Muenich, who is an assistant professor of civil, environmental and sustainable engineering in the Ira A. Fulton Schools of Engineering at Arizona State University, focuses on analyzing and modeling trade-offs in the food-energy-water nexus under varying land use, land management and climate scenarios. Her work does not fit neatly into any of the symposium’s four key areas.
“I was surprised at how interesting and informative it was to hear people speaking on engineering topics totally outside of my discipline,” says Muenich. “Despite the differences, there were a lot of similarities between my work and some of the work presented.”
She gives the example of work presented by Pamela Kobryn from the Air Force Research Laboratory. Her team researches how to create digital twins of specific airplanes.
“The idea is that for every plane they would have a matching mathematical model that could be subjected to the same conditions as the actual plane was subjected to in order to predict where potential issues may arise before they happen,” says Muenich.
“The kind of watershed modeling I do is essentially the same. We are trying to develop a mathematical representation of the physical and chemical processes of a specific watershed to better understand how to manage and predict future changes,” Muenich says. “So it was great to hear some of the strategies and issues involved in working in this area.”

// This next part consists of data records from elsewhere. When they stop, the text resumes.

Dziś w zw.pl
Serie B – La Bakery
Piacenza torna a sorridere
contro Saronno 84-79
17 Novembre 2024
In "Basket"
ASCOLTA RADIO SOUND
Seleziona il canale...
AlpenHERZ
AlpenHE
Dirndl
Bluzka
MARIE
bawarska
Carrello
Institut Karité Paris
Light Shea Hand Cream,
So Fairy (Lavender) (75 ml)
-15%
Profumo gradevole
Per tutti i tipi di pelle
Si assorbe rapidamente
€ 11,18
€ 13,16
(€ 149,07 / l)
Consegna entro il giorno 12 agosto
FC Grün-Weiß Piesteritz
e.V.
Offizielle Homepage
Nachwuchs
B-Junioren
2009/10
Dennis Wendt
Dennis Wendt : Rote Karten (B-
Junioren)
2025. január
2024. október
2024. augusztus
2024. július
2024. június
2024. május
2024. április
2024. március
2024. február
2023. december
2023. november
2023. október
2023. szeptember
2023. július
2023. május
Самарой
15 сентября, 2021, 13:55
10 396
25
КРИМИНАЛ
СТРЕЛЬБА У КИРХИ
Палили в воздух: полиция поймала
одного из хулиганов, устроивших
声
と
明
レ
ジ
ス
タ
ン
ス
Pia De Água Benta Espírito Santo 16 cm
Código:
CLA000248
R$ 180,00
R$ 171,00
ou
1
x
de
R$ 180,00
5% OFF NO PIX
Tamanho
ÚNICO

She also found talks on engineering the genome especially intriguing and saw the potential for productive research collaborations in the future.
“Thinking about how to solve some of the pressing environmental problems through edits to plant genomes was really interesting,” says Muenich. “I spoke with another participant who works on modeling plant-level phenotype outcomes, and it seemed there could be some ways to combine the work I do with their research.”
Putting knowledge to work
Many of Muenich’s students are working on projects related to understanding and simulating the impact of large-scale animal operations known as CAFOs — concentrated animal feeding operations. The team is trying to evaluate what impact these large operations have on water quality, environmental degradation and health.
“We’re analyzing how regulatory practices influence the management of these operations and ways to better model these operations in watershed modeling,” says Muenich. “We’re also considering the impact of extreme events like hurricanes on the overflow of manure pits and lagoons, and the impact of a future climate on these facilities.”
Muenich is leading a project funded by the U.S. Department of Agriculture aimed at increasing ASU’s capacity to perform agricultural research and education. The effort is focused on identifying opportunities for agriculture in the desert Southwest, where water is scarce and land development pressures are high.
“We’re developing an experiential learning course for the spring semester that will bring together Mesa Community College and ASU students to work on an agriculturally related research project,” says Muenich.
“My other work is focused on improving watershed modeling of nutrients under varyious land management and climate scenarios,” she says. “I’ve also been working with the Sustainable Phosphorus Alliance to create a working group to improve phosphorus modeling from the field to watershed scale.”
Muenich was nominated to attend the symposium by Bruce Rittmann, a Regents Professor of environmental engineering in the Fulton Schools.
“I know that I am lucky to be mentored by Bruce Rittmann, who was the NAE member who nominated me to attend and also happens to be the most recent co-winner of the Stockholm Water Prize,” says Muenich. “I feel fortunate for the opportunities that have been provided to me since I began in my position here at ASU, and I hope to pay it forward to a future generation of engineers.”